Abstract

In Reply: We read with interest the Letter to the Editor entitled “Auditory dysfunction in Facioscapulohumeral Muscular Dystrophy Type 1: beyond the inner ear involvement” by Gheller et al. (1), reporting further evidence of an auditory impairment in patients affected by Facioscapulohumeral Muscular Dystrophy Type 1 (FSHD1). In particular, Gheller et al. performed various audiological examinations, including speech evaluation tests, frequency discrimination and event related potential (P300) latency analysis, highlighting the presence of a hearing impairment in a population of 13 patients affected by FSHD1, for frequencies higher than 2 kHz. In our recent study on 26 FSHD1 patients, we reported a general alteration of otoacoustic emissions (OAEs) analysis, irrespective of the degree of muscular involvement, suggesting a primary cochlear dysfunction as a typical feature of this disease (2).

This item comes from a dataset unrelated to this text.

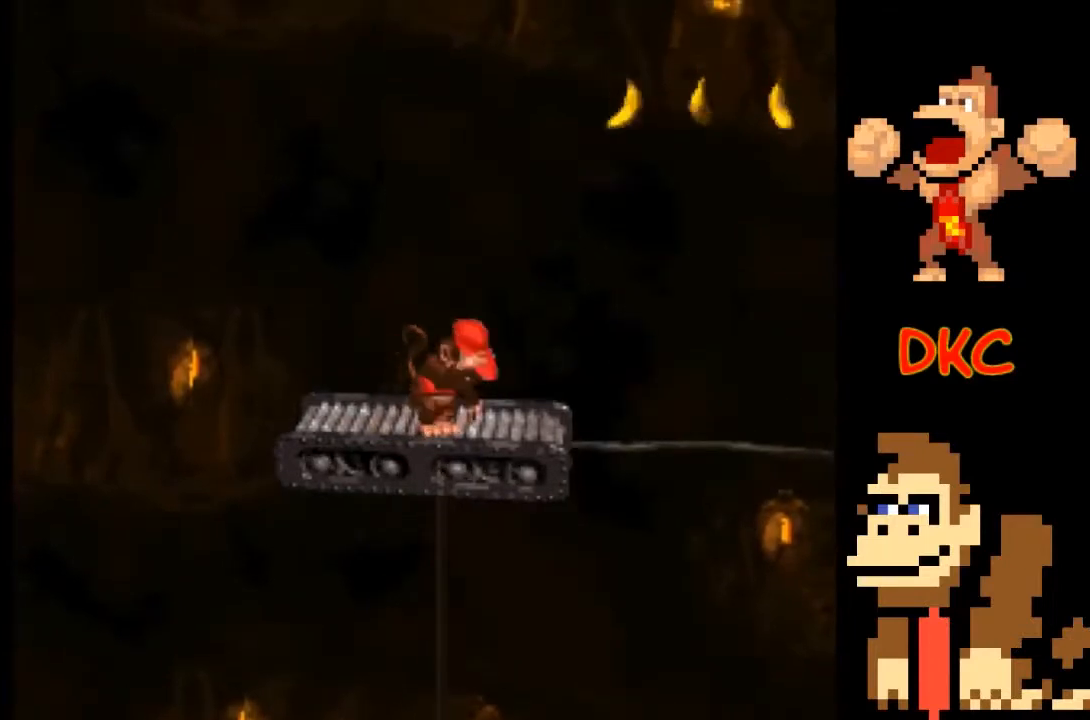
{"buttons": ["A", "X"], "left_stick": "right", "right_stick": "center", "events": [[300, "left_stick", "right"], [333, "A", "down"]]}
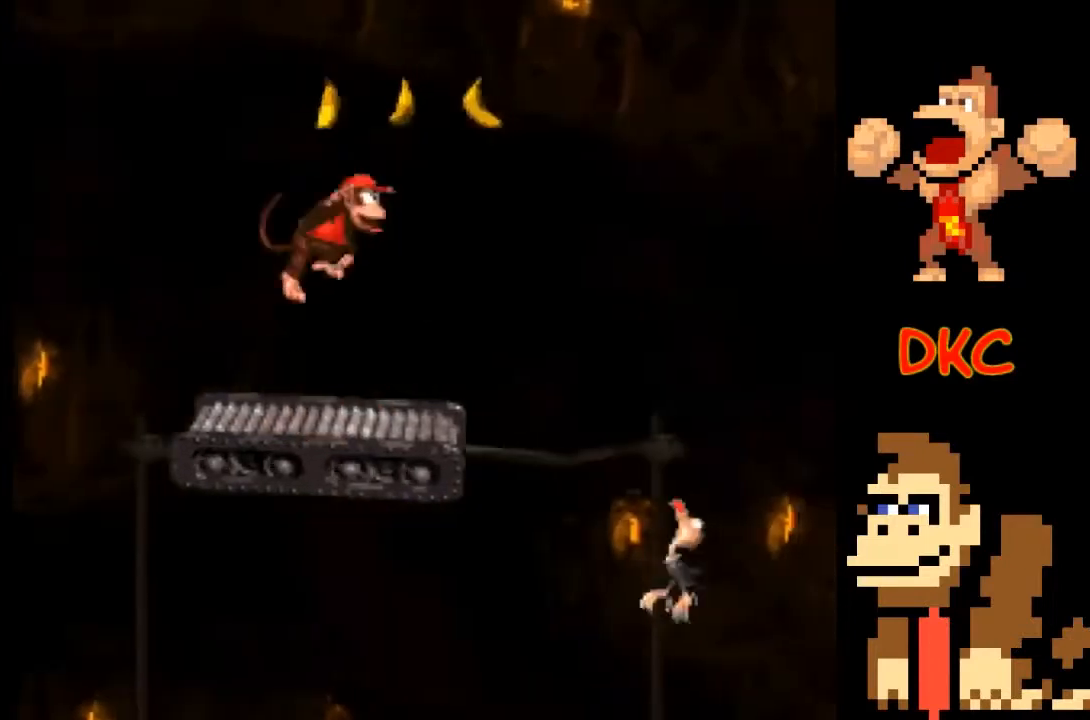
{"buttons": ["X"], "left_stick": "left", "right_stick": "center", "events": [[333, "left_stick", "center"], [367, "A", "up"], [400, "left_stick", "left"]]}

Altogether, these findings further indicate the existence of a complex involvement of the auditory pathways in FSHD1. Based on our findings, we suggest to maintain strict exclusion criteria when recruiting patients for such studies to avoid a possible bias of patient's selection and considering not only those subjects who complain about hearing problems, but all FSHD1 subjects. This approach may reveal a possible subclinical hearing dysfunction still unrecognized by the patient. Further studies are needed to evaluate hearing outcomes in the light of the progression of the disease and to better understand possible correlations between auditory impairment, muscular balance and genetic features. As to the absence of acoustic stapedial reflexes reported by Gheller et al. in their patients’ group, which we did not observe in our cohort, we can hypothesize this inconsistency is probably related to the small samples of both studies. It would be interesting to assess this issue in larger patients’ populations. In conclusion, our study (1) is supported by the evidence obtained, with other methods, by Gheller et al., in highlighting the importance of an early and comprehensive evaluation of auditory function in FSHD1 patients.